AI's real bottleneck is electricity, not chips
FERC just gave US AI data centers a fast lane to the grid without fixing the power shortage. Here's what that signals for builders in Sri Lanka.

The story everyone is reading wrong is that AI's real bottleneck is electricity, not chips. On June 18, 2026, the US Federal Energy Regulatory Commission (FERC) ordered six major grid operators to give data centers a fast lane onto the grid, per TechCrunch. What it did not do is add a single megawatt of supply.
I think that gap matters more than the order itself, and it changes how I'd plan any AI project from here, including one run from a laptop in Colombo.
⚡ What FERC actually ordered
The regulator told the six operators to prove that data centers can connect "in a timely and orderly manner," and to consider alternative transmission technologies like solid-state transformers and superconducting lines. There are deadlines attached:
| Requirement | Deadline |
|---|---|
| Report spare generating capacity | 30 days |
| Defend or revise electricity rates | 60 days |
| Speed up large-load interconnections | Ongoing mandate |
Key takeaway: This is a paperwork-and-priority order. It reshuffles who gets to the front of the queue. It does not build new power plants, and faster access to a constrained resource is not the same as more of it.

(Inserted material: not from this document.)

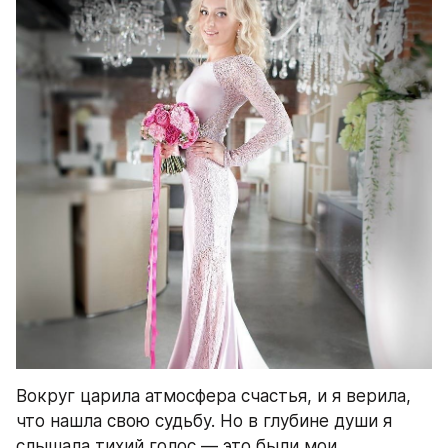
Вокруг царила атмосфера счастья, и я верила, 
что нашла свою судьбу. Но в глубине души я 
слышала тихий голос — это были мои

📊 A queue problem, not a supply solution
Here is the number that reframes the whole thing. As of late 2023, grid-connection requests for new power plants already exceeded the total capacity of the existing US fleet. The waiting list to add supply was longer than everything currently running.
Now stack demand on top:
- Data center electricity demand is projected to rise nearly 300% through 2035.
- Wholesale electricity rates in some regions have already climbed 267% over five years.

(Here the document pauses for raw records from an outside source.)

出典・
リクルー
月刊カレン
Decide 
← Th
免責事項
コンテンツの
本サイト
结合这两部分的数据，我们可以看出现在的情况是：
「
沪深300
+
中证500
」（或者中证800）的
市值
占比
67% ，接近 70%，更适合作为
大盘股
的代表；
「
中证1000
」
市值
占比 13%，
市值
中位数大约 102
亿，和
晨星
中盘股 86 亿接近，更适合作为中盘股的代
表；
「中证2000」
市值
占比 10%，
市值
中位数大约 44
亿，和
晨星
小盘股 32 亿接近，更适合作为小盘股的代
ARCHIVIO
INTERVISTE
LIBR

- The administration spent $2.6 billion to cancel offshore wind projects, including a $765 million payout to scrap leases.
So we are accelerating demand, accelerating queue priority for the biggest consumers, and simultaneously removing planned supply. You do not need a grid model to see where rates go.
🌐 Why a Sri Lankan builder should care
It is tempting to file this under "American problem." It is not. The cost of the AI you call from here is downstream of that grid.
When I rent a model through an API, I am renting a slice of a data center that pays for power at those wholesale rates. If electricity is the binding constraint, three things follow:
- Inference prices have a floor that is rising. Cheap tokens were partly a land-grab. Energy economics pull the other way.
- Free tiers get stingier first. The cheapest customers are the easiest to throttle when power is the limiter.
- Efficiency becomes a feature, not a nicety. Smaller models, caching, and batching stop being optimizations and become how you stay solvent.
If you are budgeting around free quotas, it is worth tracking what each provider actually gives you. I keep a running comparison on the AI free-tier comparison tool so I can see who is squeezing limits before my bill does.
🛠️ How I'm adjusting my own stack
None of this means stop building. It means build like power is expensive, because for the people upstream of you, it is.
| Habit | Why it pays off now |
|---|---|
| Cache aggressive, recompute rarely | Every cached response is an API call you never pay for |
| Default to the smallest model that passes your eval | Fewer tokens, lower energy footprint per request |
| Batch overnight jobs | Off-peak compute is cheaper and less contended |
| Keep a local fallback (Ollama, small open weights) | Insulates you from price shocks on hosted APIs |
There is a local mirror to this story too. Our own grid runs on time-of-use pricing, and if you are running anything power-hungry overnight, the Sri Lanka TOU tariff calculator shows exactly how off-peak versus peak rates stack up. The principle is identical at both scales: schedule heavy compute when power is cheapest.
Bottom line: The same discipline that lowers your CEB bill at home is the discipline that will keep hosted AI affordable. Treat compute like electricity, because increasingly it is electricity.
💡 What this means for you
FERC moved data centers to the front of the line without lengthening the line. For builders far from that grid, the signal is clear: the cost curve of AI is being set by power, and power is the part nobody fixed today.
So plan for it:
- Assume hosted AI gets more expensive, not less. Architect so you can downgrade models or self-host without a rewrite.
- Measure tokens and calls like you measure rupees. Waste here is now energy waste, and energy is the scarce thing.
- Lean on open weights and free tiers while they last, but never let a project depend on a free quota staying generous.
I am not betting against AI. I am betting that the winners over the next few years are the people who learned to do more with less compute, because the grid is going to force that lesson on everyone eventually. Better to learn it now, on your own terms, from a small team that never had cheap power to begin with.